Exercise goal —
Rewrite all of the lines below with every "chart" replaced by "graph" and everything else left unchanged. Leave out the pictures.

Dataset entries Start Marker

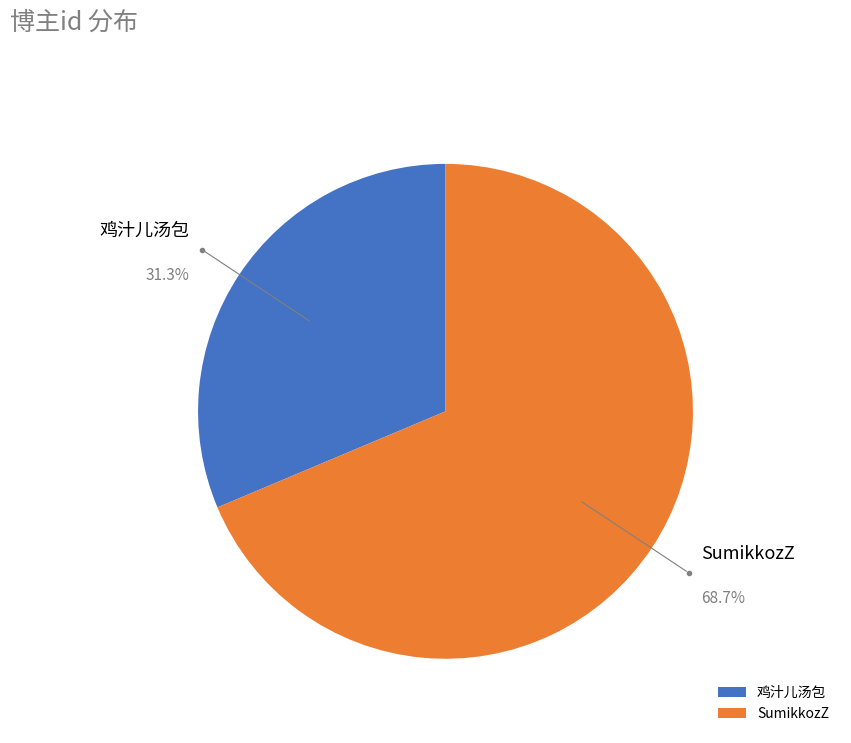

What percentage is the 鸡汁儿汤包 slice, to the nearest percent?

31%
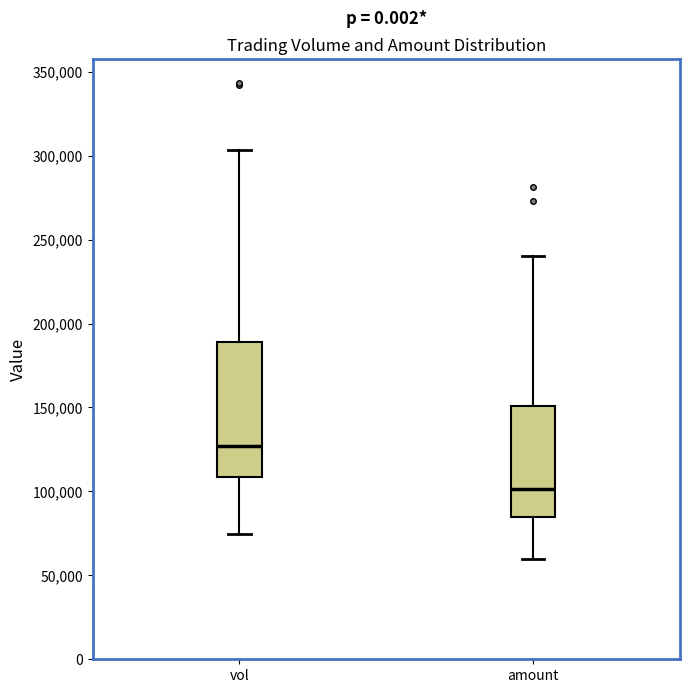

Reading left to right, read every box against the y-axis: the position of its median line, the range the box covers, and the ends of its whiskers. The values are not printed on the chart, so give them approximately, as read against the axis.

vol: median 125000, box 110000 to 190000, whiskers 75000 to 305000
amount: median 100000, box 85000 to 150000, whiskers 60000 to 240000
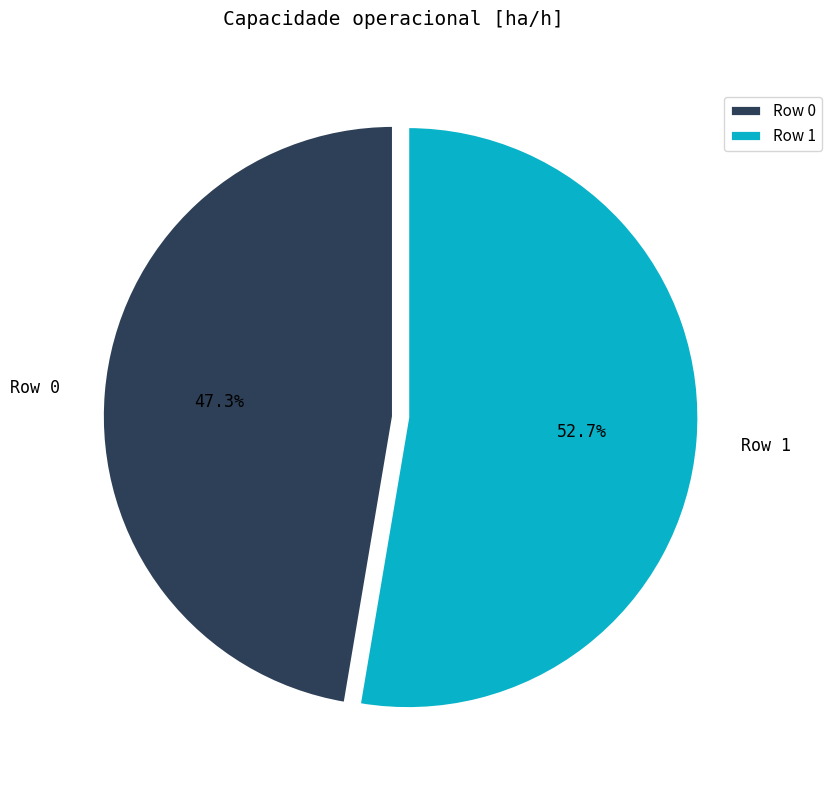

Rank the categories by value from lowest to highest.

Row 0, Row 1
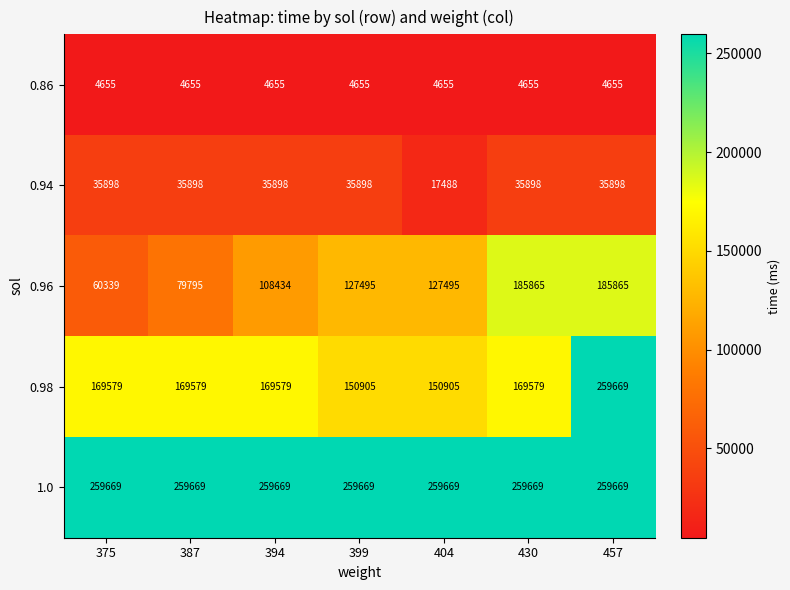

What is the spread (max minus min) of values at 394?

255014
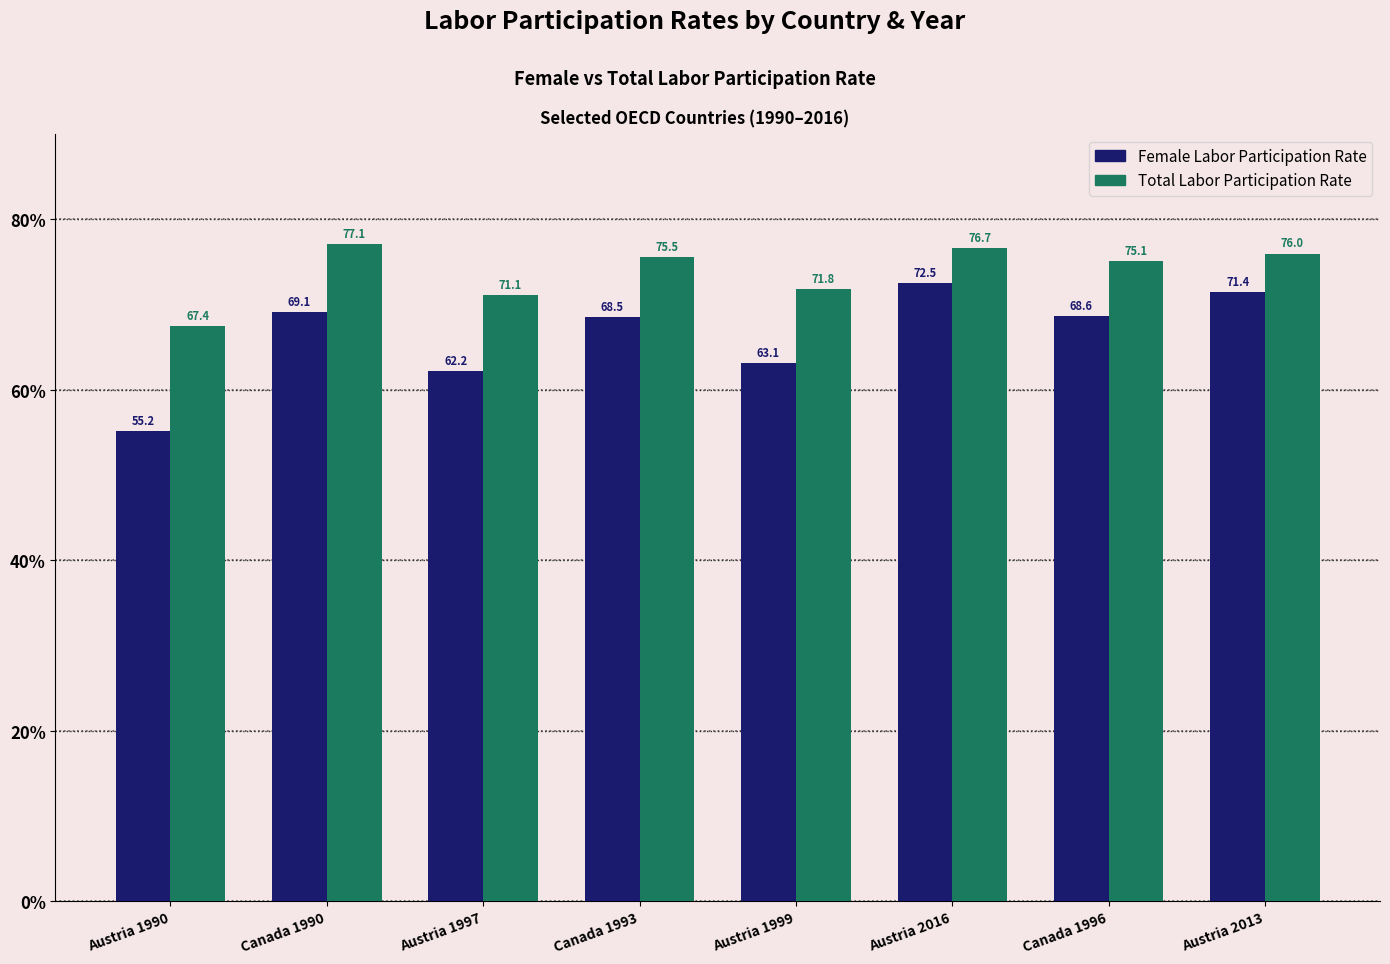

List the labels in order of Female Labor Participation Rate value, largest first.

Austria 2016, Austria 2013, Canada 1990, Canada 1996, Canada 1993, Austria 1999, Austria 1997, Austria 1990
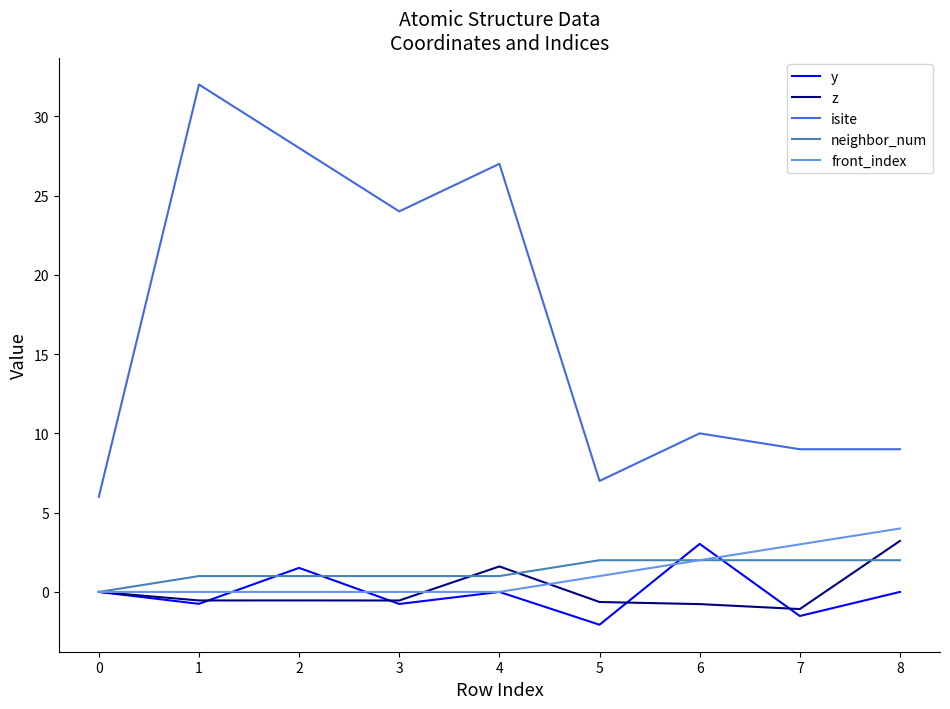

Does the chart display data point markers on the line(s)?

No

Dataset entries End Marker

Expected output —
What percentage is the 鸡汁儿汤包 slice, to the nearest percent?

31%

Reading left to right, read every box against the y-axis: the position of its median line, the range the box covers, and the ends of its whiskers. The values are not printed on the graph, so give them approximately, as read against the axis.

vol: median 125000, box 110000 to 190000, whiskers 75000 to 305000
amount: median 100000, box 85000 to 150000, whiskers 60000 to 240000

Rank the categories by value from lowest to highest.

Row 0, Row 1

What is the spread (max minus min) of values at 394?

255014

List the labels in order of Female Labor Participation Rate value, largest first.

Austria 2016, Austria 2013, Canada 1990, Canada 1996, Canada 1993, Austria 1999, Austria 1997, Austria 1990

Does the graph display data point markers on the line(s)?

No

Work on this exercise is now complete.